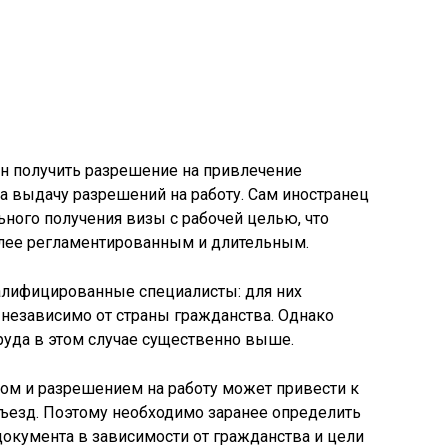
ан получить разрешение на привлечение
на выдачу разрешений на работу. Сам иностранец
ьного получения визы с рабочей целью, что
олее регламентированным и длительным.
лифицированные специалисты: для них
езависимо от страны гражданства. Однако
труда в этом случае существенно выше.
м и разрешением на работу может привести к
въезд. Поэтому необходимо заранее определить
документа в зависимости от гражданства и цели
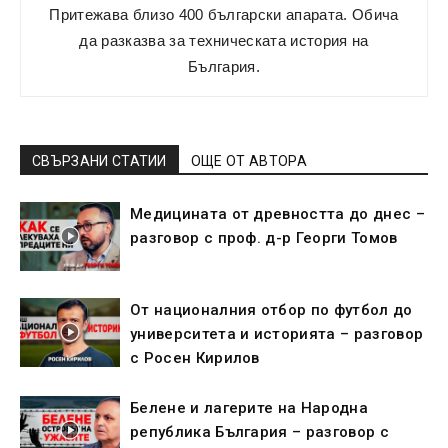
Притежава близо 400 български апарата. Обича
да разказва за техническата история на
България.
СВЪРЗАНИ СТАТИИ
ОЩЕ ОТ АВТОРА
Медицината от древността до днес –
разговор с проф. д-р Георги Томов
От националния отбор по футбол до
университета и историята – разговор
с Росен Кирилов
Белене и лагерите на Народна
република България – разговор с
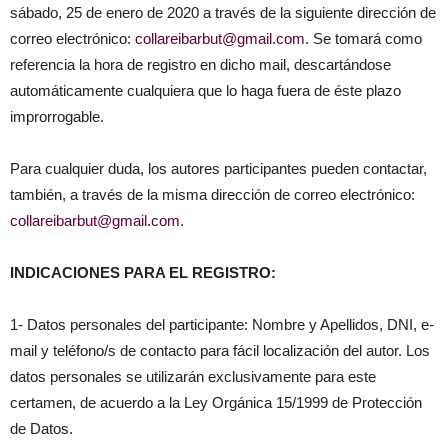
sábado, 25 de enero de 2020 a través de la siguiente dirección de
correo electrónico:
collareibarbut@gmail.com
. Se tomará como
referencia la hora de registro en dicho mail, descartándose
automáticamente cualquiera que lo haga fuera de éste plazo
improrrogable.
Para cualquier duda, los autores participantes pueden contactar,
también, a través de la misma dirección de correo electrónico:
collareibarbut@gmail.com
.
INDICACIONES PARA EL REGISTRO:
1- Datos personales del participante: Nombre y Apellidos, DNI, e-
mail y teléfono/s de contacto para fácil localización del autor. Los
datos personales se utilizarán exclusivamente para este
certamen, de acuerdo a la Ley Orgánica 15/1999 de Protección
de Datos.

Task instructions: Copy only this from above: the line containing "въезд. Поэтому необходимо заранее определить", the line containing "разговор с проф. д-р Георги Томов", and all lines between, printed exactly. Leave out the pictures.

Exercise output:
въезд. Поэтому необходимо заранее определить
документа в зависимости от гражданства и цели
Притежава близо 400 български апарата. Обича
да разказва за техническата история на
България.
СВЪРЗАНИ СТАТИИ
ОЩЕ ОТ АВТОРА
Медицината от древността до днес –
разговор с проф. д-р Георги Томов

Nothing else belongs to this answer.